From Both Sides: Is She Black Enough?

By Dena Leichnitz

Rachael Malonson recently won the Miss Black University of Texas. From this a controversy concerning her skin color ensued. Many in the Black community felt she was not Black enough to represent the entirety of the Black community.  They said she was too light. She is mixed with Black and White.  As someone who is also mixed with Black and White, I thought I would look at both sides of the issue.

  1. She is too light to be considered Black. How come they always pick the light skinned girls to be “Black” role models?

I can understand how it feels to be rejected because you are “not pretty enough.”  I am not as light as Rachael, but then I am not as dark as others; I get caught in between. Everyone in the Black community knows that I am “mixed with something.” To be held to someone else’s standards is exhausting. Though it starts with skin color, it doesn’t end there. It carries into what kind of music you listen to, what kind of food you eat, etc.  I have never been completely “Black enough.”

But that is not to say they are completely wrong either. It has only been recently that we started seeing darker skinned women as models who were seen as beautiful. In fact, just a few years ago, there was an announcement that Cleopatra was not so beautiful as previously believed:

Journalists reacted with shock. Cleopatra was no beauty queen, said the reports. The face on the coin was nothing like that of Elizabeth Taylor. Instead she looked “plain”, even “shrewish”, and had a “hook-like hooter”. This was announced as a revelation.

Of course she didn’t look like Elizabeth Taylor because Elizabeth Taylor was a lie! Hollywood stole our Queen Cleopatra and tried to turn her into one of their own. Oh, now she can’t be beautiful because she doesn’t look like some Hollywood adulteress! When I heard that announcement, I was livid, and I am sure my other Black sisters both dark and light were as well. I totally understand their frustration and anger because it must seem like that for every two steps ahead, we go four back.

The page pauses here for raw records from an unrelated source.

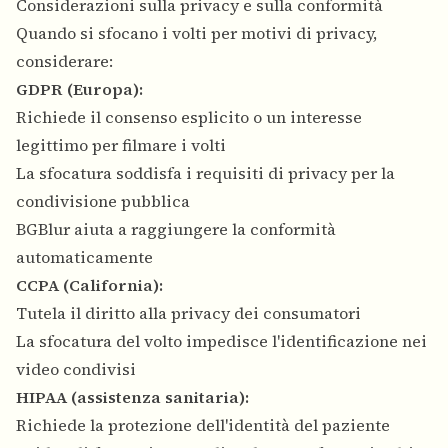
Considerazioni sulla privacy e sulla conformità
Quando si sfocano i volti per motivi di privacy,
considerare:
GDPR (Europa):
Richiede il consenso esplicito o un interesse
legittimo per filmare i volti
La sfocatura soddisfa i requisiti di privacy per la
condivisione pubblica
BGBlur aiuta a raggiungere la conformità
automaticamente
CCPA (California):
Tutela il diritto alla privacy dei consumatori
La sfocatura del volto impedisce l'identificazione nei
video condivisi
HIPAA (assistenza sanitaria):
Richiede la protezione dell'identità del paziente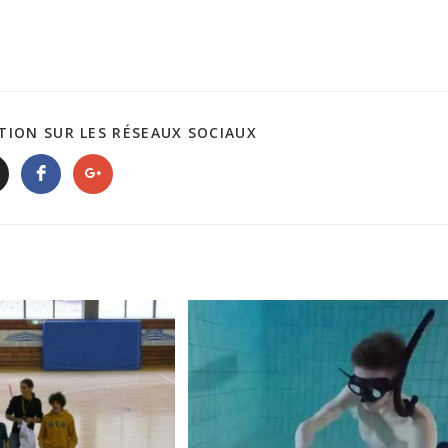
TION SUR LES RÉSEAUX SOCIAUX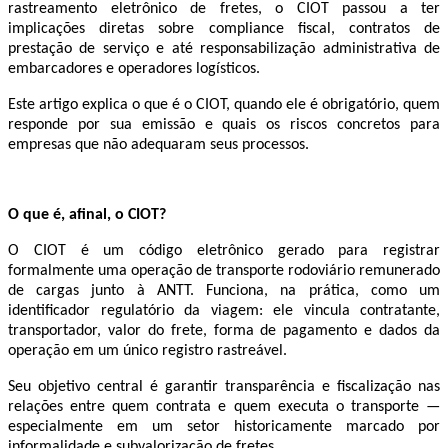
rastreamento eletrônico de fretes, o CIOT passou a ter
implicações diretas sobre compliance fiscal, contratos de
prestação de serviço e até responsabilização administrativa de
embarcadores e operadores logísticos.
Este artigo explica o que é o CIOT, quando ele é obrigatório, quem
responde por sua emissão e quais os riscos concretos para
empresas que não adequaram seus processos.
O que é, afinal, o CIOT?
O CIOT é um código eletrônico gerado para registrar
formalmente uma operação de transporte rodoviário remunerado
de cargas junto à ANTT. Funciona, na prática, como um
identificador regulatório da viagem: ele vincula contratante,
transportador, valor do frete, forma de pagamento e dados da
operação em um único registro rastreável.
Seu objetivo central é garantir transparência e fiscalização nas
relações entre quem contrata e quem executa o transporte —
especialmente em um setor historicamente marcado por
informalidade e subvalorização de fretes.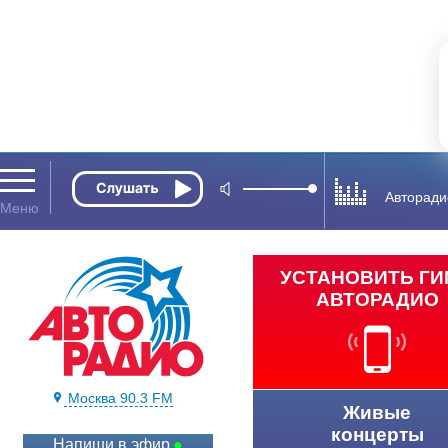
Авторади
УСТАНОВИТЬ Г
АВТОРАДИО
Москва 90.3 FM
Живые
концерты
Напиши в эфир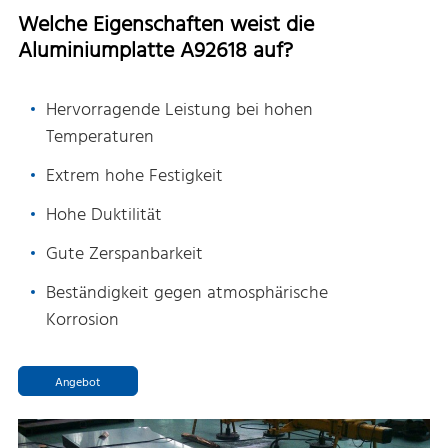
Welche Eigenschaften weist die
Aluminiumplatte A92618 auf?
Hervorragende Leistung bei hohen
Temperaturen
Extrem hohe Festigkeit
Hohe Duktilität
Gute Zerspanbarkeit
Beständigkeit gegen atmosphärische
Korrosion
Angebot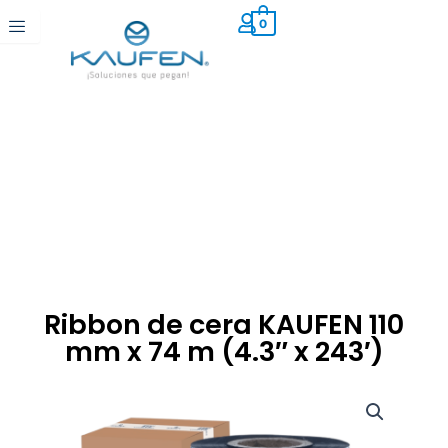
Ir
0
al
contenido
Ribbon de cera KAUFEN 110
mm x 74 m (4.3″ x 243′)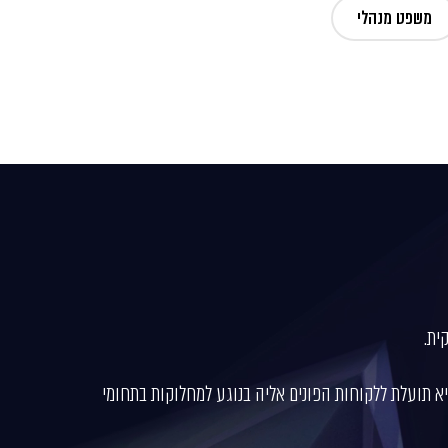
משפט מנהלי
ית.
 ניסיונה המגוון מביא תועלת ללקוחות הפונים אליה בנוגע למחלוקות בתחומי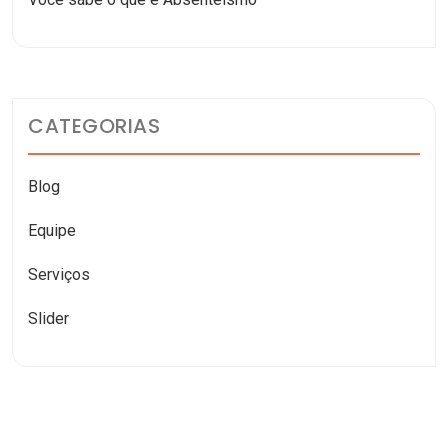
CATEGORIAS
Blog
Equipe
Serviços
Slider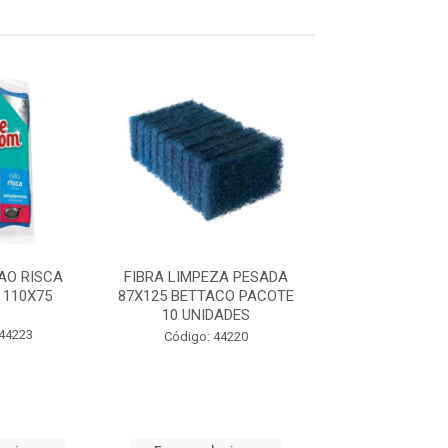
AO RISCA
FIBRA LIMPEZA PESADA
ESPONJA DUPL
 110X75
87X125 BETTACO PACOTE
VERDE AMA
10 UNIDADES
BETTANIN PAC
UNIDADE
 44223
Código: 44220
Código: 45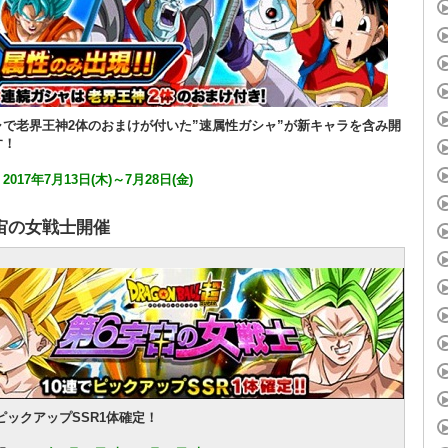
ャで老界王神2体のおまけが付いた”速属性ガシャ”が新キャラを含み開
す！
：
2017年7月13日(木)～7月28日(金)
宙の女戦士開催
ピックアップSSR1体確定！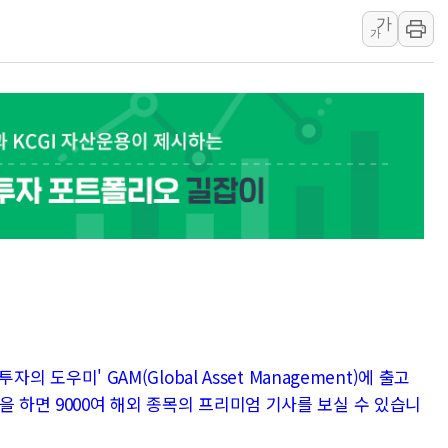
김정관 산업부 장관 "주 52시간 손봐
가
가
해군 1함대 창설 80주년…지역과 함께
[3보] 북, 원산서 동해로 단거리 탄도
우크라 드론 전술, 중남미 콜롬비아에
동해해경, 독도 해상서 부유물 감긴 
주한미군 "오산기지 누출, 백린 아닌 
구미 폐염산처리업체서 불 2시간30여
자의 도우미' GAM(Global Asset Management)에 출고
을 하면 9000여 해외 종목의 프리미엄 기사를 보실 수 있습니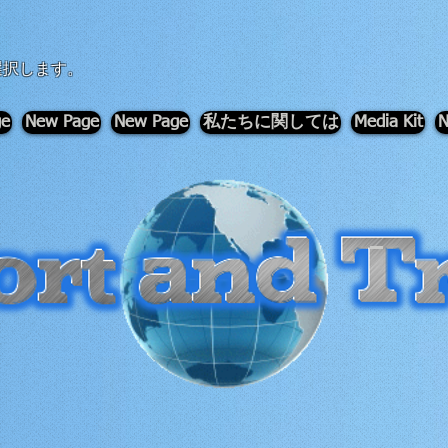
選択します。
ge
New Page
New Page
私たちに関しては
Media Kit
N
-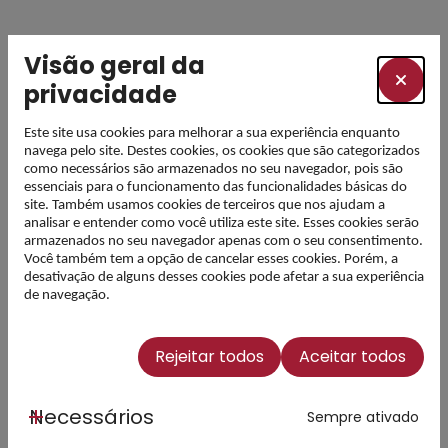
Visão geral da
privacidade
Este site usa cookies para melhorar a sua experiência enquanto
navega pelo site. Destes cookies, os cookies que são categorizados
como necessários são armazenados no seu navegador, pois são
essenciais para o funcionamento das funcionalidades básicas do
site. Também usamos cookies de terceiros que nos ajudam a
analisar e entender como você utiliza este site. Esses cookies serão
armazenados no seu navegador apenas com o seu consentimento.
Você também tem a opção de cancelar esses cookies. Porém, a
desativação de alguns desses cookies pode afetar a sua experiência
de navegação.
Rejeitar todos
Aceitar todos
Necessários
Sempre ativado
Última Atualização
26 janeiro, 2026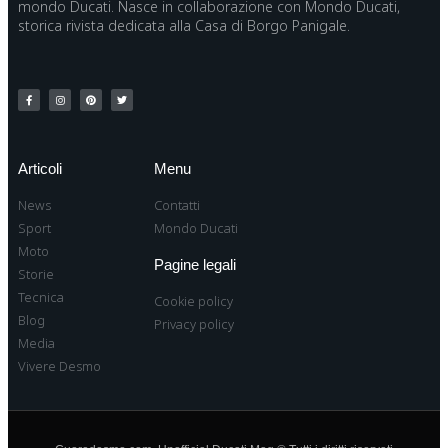
mondo Ducati. Nasce in collaborazione con Mondo Ducati,
storica rivista dedicata alla Casa di Borgo Panigale.
Articoli
Menu
News
Contatti
Sport
Mondo Ducati
Moto
Pagine legali
Storie
Tecnica
Cookie policy
Blog
Privacy policy
Media
Vivere Desmo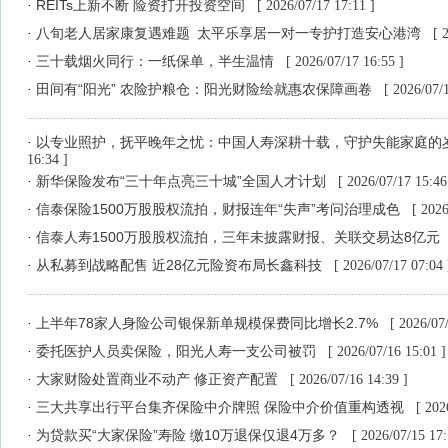
REITs上新不断 险资打开投资空间
·
[ 2026/07/17 17:11 ]
八旬老人居家康复遇难题 太平乐享居一对一专护打造安心港湾
·
[ 
三十载烟火同行：一纸保单，半生温情
·
[ 2026/07/17 16:55 ]
田间有“阳光” 农险护粮仓：阳光财险绘就惠农保障画卷
·
[ 2026/07/
以专业照护，抚平晚年之忧：中国人寿深耕十载，守护失能家庭的
·
16:34 ]
新华保险发布“三十年点亮三十城”全国人才计划
·
[ 2026/07/17 15:46
信泰保险1500万股股权流拍，财报连年“失声”考问治理成色
·
[ 2026
信泰人寿1500万股股权流拍，三年未披露财报、关联交易达8亿元
·
从私募到战略配售 近28亿元险资布局长鑫科技
·
[ 2026/07/17 07:04 
上半年78家人身险公司银保新单规模保费同比增长2.7%
·
[ 2026/07
委托医护人员卖保险，阳光人寿一支公司被罚
·
[ 2026/07/16 15:01 ]
大家财险处置商业不动产 修正资产配置
·
[ 2026/07/16 14:39 ]
三大共享出行平台集齐保险中介牌照 保险中介价值重构透视
·
[ 202
为贷款买“大家保险”寿险 缴10万退保仅退4万多？
·
[ 2026/07/15 17: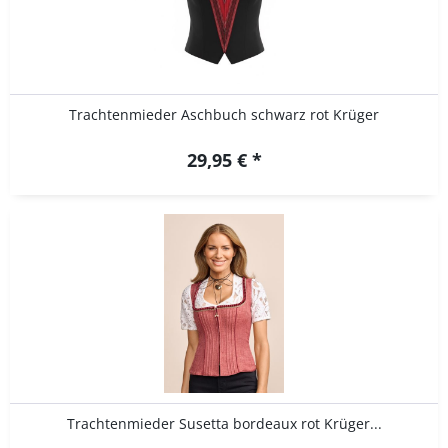
Trachtenmieder Aschbuch schwarz rot Krüger
29,95 € *
Trachtenmieder Susetta bordeaux rot Krüger...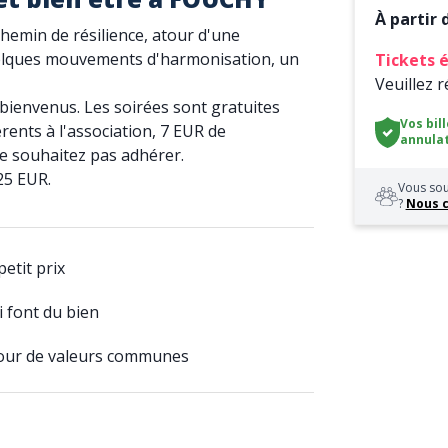
À partir
hemin de résilience, atour d'une
uelques mouvements d'harmonisation, un
Tickets é
Veuillez 
s bienvenus. Les soirées sont gratuites
Vos bil
rents à l'association, 7 EUR de
annulat
ne souhaitez pas adhérer.
25 EUR.
Vous sou
?
Nous 
etit prix
 font du bien
tour de valeurs communes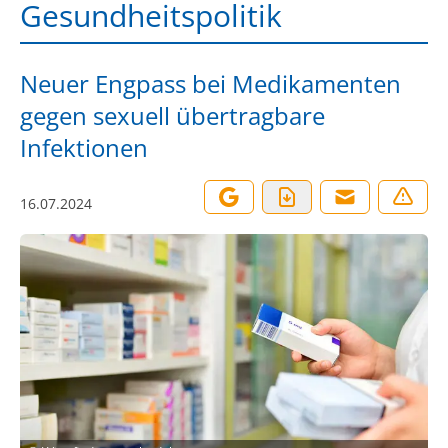
Gesundheitspolitik
Neuer Engpass bei Medikamenten
gegen sexuell übertragbare
Infektionen
16.07.2024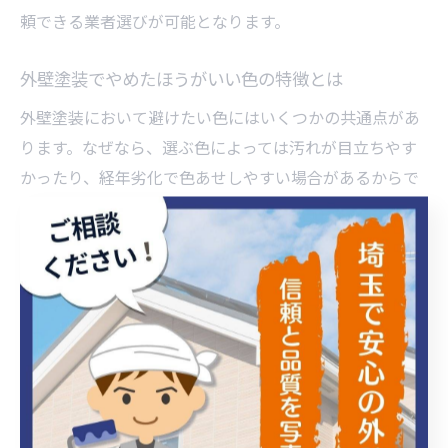
頼できる業者選びが可能となります。
外壁塗装でやめたほうがいい色の特徴とは
外壁塗装において避けたい色にはいくつかの共通点があ
ります。なぜなら、選ぶ色によっては汚れが目立ちやす
かったり、経年劣化で色あせしやすい場合があるからで
す。例えば、極端に濃い色や鮮やかすぎる色は、紫外線
による色あせやチョーキング現象が発生しやすく、頻繁
なメンテナンスが必要となることも。反対に、白などの
明るすぎる色は汚れがつきやすい傾向があります。長く
美観を保つためには、周囲の環境やメンテナンス性も考
慮し、中間色や落ち着いたトーンを選ぶことが賢明で
す。
外壁塗装を20年放置した場合のリスク解説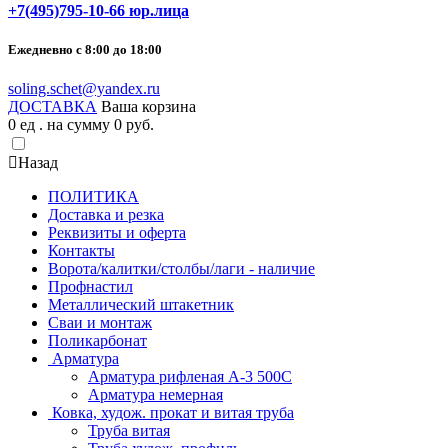
+7(495)795-10-66 юр.лица
Ежедневно с 8:00 до 18:00
soling.schet@yandex.ru
ДОСТАВКА
Ваша корзина
0
ед . на сумму
0
pуб.
Назад
ПОЛИТИКА
Доставка и резка
Реквизиты и оферта
Контакты
Ворота/калитки/столбы/лаги - наличие
Профнастил
Металлический штакетник
Сваи и монтаж
Поликарбонат
Арматура
Арматура рифленая А-3 500С
Арматура немерная
Ковка, худож. прокат и витая труба
Труба витая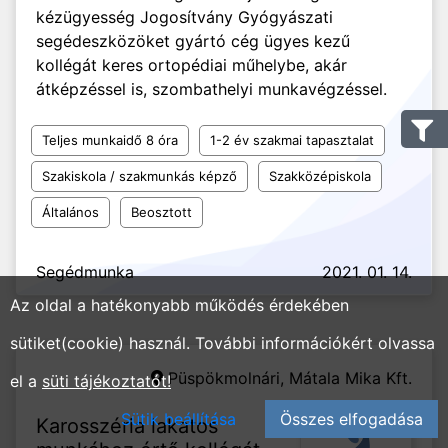
kézügyesség Jogosítvány Gyógyászati
segédeszközöket gyártó cég ügyes kezű
kollégát keres ortopédiai műhelybe, akár
átképzéssel is, szombathelyi munkavégzéssel.
Teljes munkaidő 8 óra
1-2 év szakmai tapasztalat
Szakiskola / szakmunkás képző
Szakközépiskola
Általános
Beosztott
Segédmunka
2021. 01. 14.
Az oldal a hatékonyabb működés érdekében
sütiket(cookie) használ. További információkért olvassa
Püspökmolnári, Mátala Mika Kft.
el a
süti tájékoztatót!
Sütik beállítása
Összes elfogadása
Karosszéria lakatos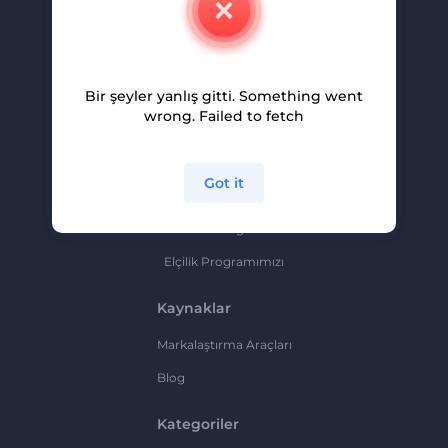
Kariyer
Yardım Ve Destek
Bir şeyler yanlış gitti. Something went
Ortaklık Programı
wrong. Failed to fetch
Gizlilik Politikası
Şartlar Ve Koşullar
Got it
Site Haritası
Ortaklık Programı
Elçilik Programımızı
Kaynaklar
Markalaştırma Araçları
Blog
Kategoriler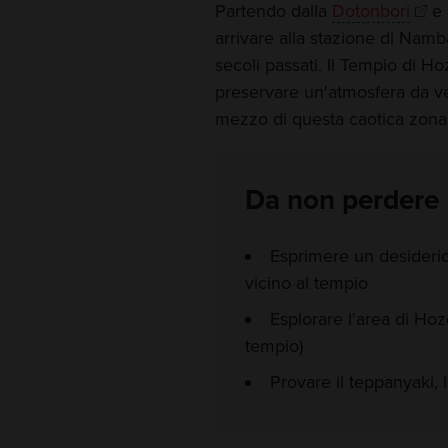
Partendo dalla
Dotonbori
e 
arrivare alla stazione di Namb
secoli passati. Il Tempio di H
preservare un'atmosfera da v
mezzo di questa caotica zon
Da non perdere
Esprimere un desiderio
vicino al tempio
Esplorare l'area di Hoz
tempio)
Provare il teppanyaki, l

2. She is plenty Black enough, she has a Black father and she doesn’t have to prove her Blackness to anyone. 

Courtesy of Tumbler

Heck, I totally agree with that and have said it more than one time myself. And I do think we need to get past the whole skin color thing and concentrate on more important matters.  Blacks seem to be failing because we can’t get past the surface matters. One of the qualities that landed Rachael the position of Miss Black University of Texas was that she also had the merits to back it up. However, instead of focusing on – Does she represent Blacks in academics as well? – the sole focus was on her skin color.

I would be much more offended with a dark-skinned Black woman who was getting D’s and F’s than with a light skinned Black woman excelling at her chosen profession. As you can see in the above photo, Black women come in all shades and all shades are beautiful. We should not let the haters dictate how we interact with each other. There needs to be more communication between the Black community so that we can truly begin to see we are all children of the Most High God and as such we are all exquisite.